Marie, en ce moment, comparait Raoul et Félix, sans se douter du danger que court le cœur à faire de semblables parallèles. Rien au monde ne contrastait mieux que le désordonné, le vigoureux Raoul, et Félix de Vandenesse, soigné comme une petite maîtresse, serré dans ses habits, doué d’une charmante disinvoltura sectateur de l’élégance anglaise à laquelle l’avait jadis habitué lady Dudley. Ce contraste plaît à l’imagination des femmes, assez portées à passer d’une extrémité à l’autre. La comtesse, femme sage et pieuse, se défendit à elle-même de penser à Raoul, en se trouvant une infâme ingrate, le lendemain au milieu de son paradis.

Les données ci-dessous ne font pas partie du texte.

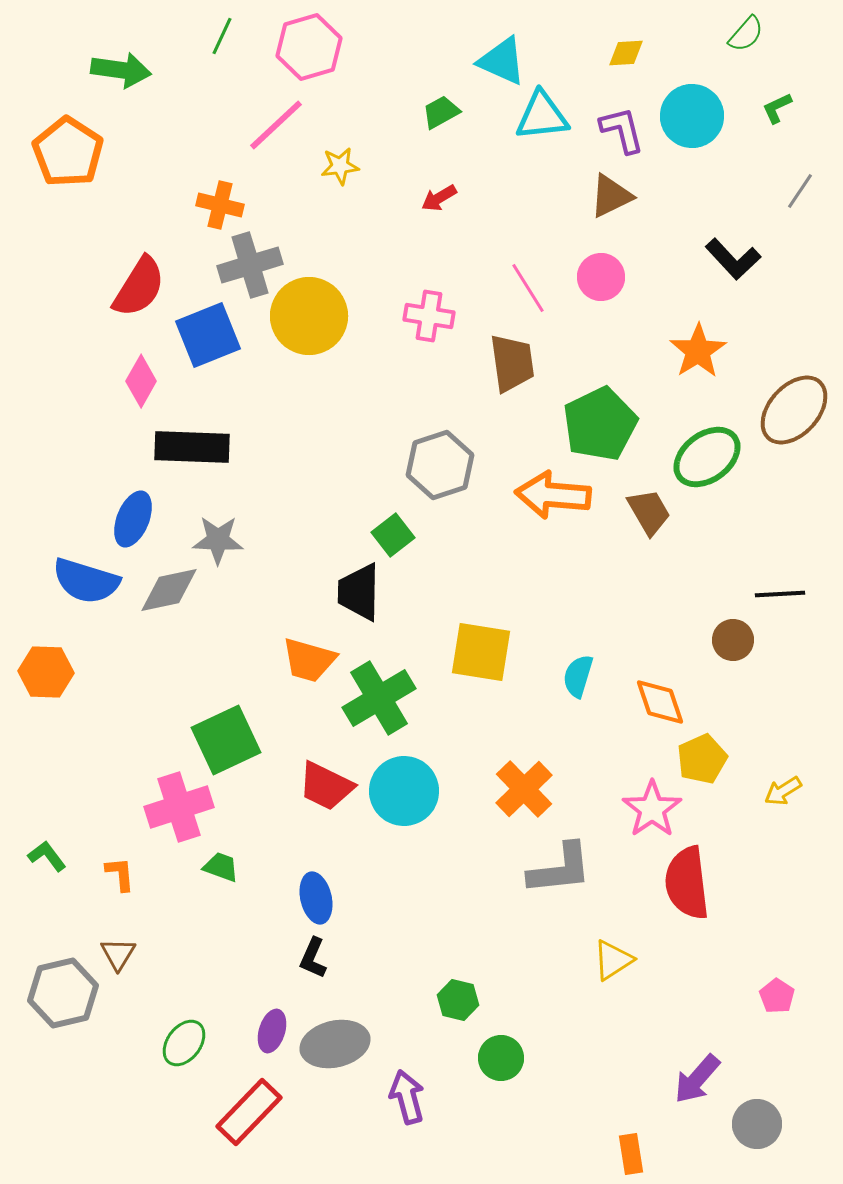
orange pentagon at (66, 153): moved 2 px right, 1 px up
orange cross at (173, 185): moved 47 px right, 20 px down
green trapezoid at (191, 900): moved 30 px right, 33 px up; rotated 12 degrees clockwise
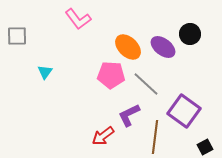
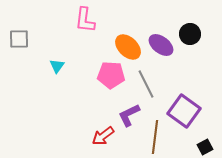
pink L-shape: moved 7 px right, 1 px down; rotated 44 degrees clockwise
gray square: moved 2 px right, 3 px down
purple ellipse: moved 2 px left, 2 px up
cyan triangle: moved 12 px right, 6 px up
gray line: rotated 20 degrees clockwise
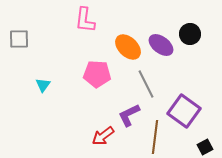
cyan triangle: moved 14 px left, 19 px down
pink pentagon: moved 14 px left, 1 px up
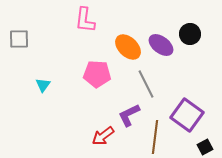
purple square: moved 3 px right, 4 px down
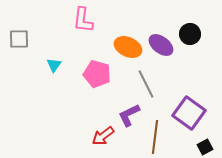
pink L-shape: moved 2 px left
orange ellipse: rotated 20 degrees counterclockwise
pink pentagon: rotated 12 degrees clockwise
cyan triangle: moved 11 px right, 20 px up
purple square: moved 2 px right, 2 px up
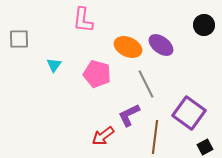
black circle: moved 14 px right, 9 px up
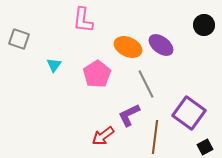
gray square: rotated 20 degrees clockwise
pink pentagon: rotated 24 degrees clockwise
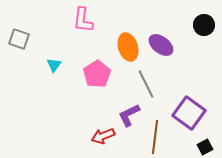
orange ellipse: rotated 48 degrees clockwise
red arrow: rotated 15 degrees clockwise
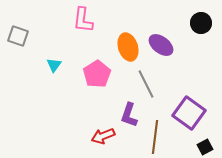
black circle: moved 3 px left, 2 px up
gray square: moved 1 px left, 3 px up
purple L-shape: rotated 45 degrees counterclockwise
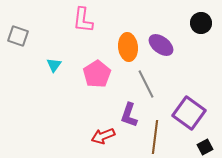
orange ellipse: rotated 12 degrees clockwise
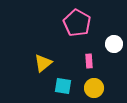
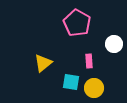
cyan square: moved 8 px right, 4 px up
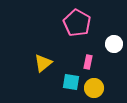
pink rectangle: moved 1 px left, 1 px down; rotated 16 degrees clockwise
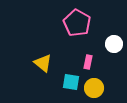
yellow triangle: rotated 42 degrees counterclockwise
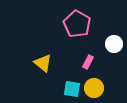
pink pentagon: moved 1 px down
pink rectangle: rotated 16 degrees clockwise
cyan square: moved 1 px right, 7 px down
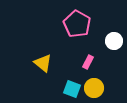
white circle: moved 3 px up
cyan square: rotated 12 degrees clockwise
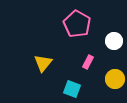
yellow triangle: rotated 30 degrees clockwise
yellow circle: moved 21 px right, 9 px up
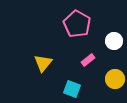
pink rectangle: moved 2 px up; rotated 24 degrees clockwise
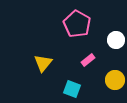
white circle: moved 2 px right, 1 px up
yellow circle: moved 1 px down
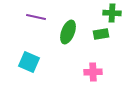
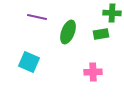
purple line: moved 1 px right
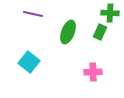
green cross: moved 2 px left
purple line: moved 4 px left, 3 px up
green rectangle: moved 1 px left, 2 px up; rotated 56 degrees counterclockwise
cyan square: rotated 15 degrees clockwise
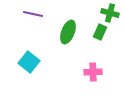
green cross: rotated 12 degrees clockwise
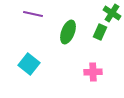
green cross: moved 2 px right; rotated 18 degrees clockwise
cyan square: moved 2 px down
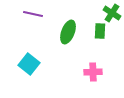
green rectangle: moved 1 px up; rotated 21 degrees counterclockwise
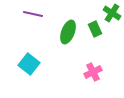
green rectangle: moved 5 px left, 2 px up; rotated 28 degrees counterclockwise
pink cross: rotated 24 degrees counterclockwise
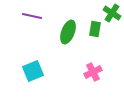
purple line: moved 1 px left, 2 px down
green rectangle: rotated 35 degrees clockwise
cyan square: moved 4 px right, 7 px down; rotated 30 degrees clockwise
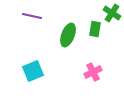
green ellipse: moved 3 px down
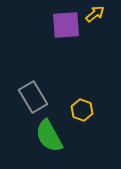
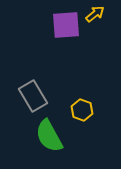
gray rectangle: moved 1 px up
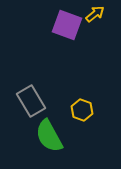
purple square: moved 1 px right; rotated 24 degrees clockwise
gray rectangle: moved 2 px left, 5 px down
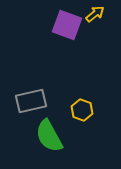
gray rectangle: rotated 72 degrees counterclockwise
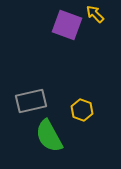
yellow arrow: rotated 96 degrees counterclockwise
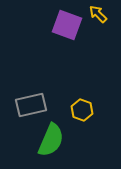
yellow arrow: moved 3 px right
gray rectangle: moved 4 px down
green semicircle: moved 2 px right, 4 px down; rotated 128 degrees counterclockwise
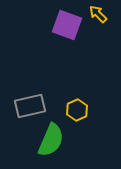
gray rectangle: moved 1 px left, 1 px down
yellow hexagon: moved 5 px left; rotated 15 degrees clockwise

– Que dites-vous de Raoul Nathan, demanda-t-elle en déjeunant à son mari.
– Un joueur de gobelets, répondit le comte, un de ces volcans qui se calment avec un peu de poudre d’or. La comtesse de Montcornet a eu tort de l’admettre chez elle. Cette réponse froissa d’autant plus Marie que Félix, au fait du monde littéraire, appuya son jugement de preuves en racontant ce qu’il savait de la vie de Raoul Nathan, vie précaire, mêlée à celle de Florine, une actrice en renom. – Si cet homme a du génie, dit-il en terminant, il n’a ni la constance ni la patience qui le consacrent et le rendent chose divine. Il veut en imposer au monde en se mettant sur un rang où il ne peut se soutenir. Les vrais talents, les gens studieux, honorables, n’agissent pas ainsi: ils marchent courageusement dans leur voie, ils acceptent leurs misères et ne les couvrent pas d’oripeaux.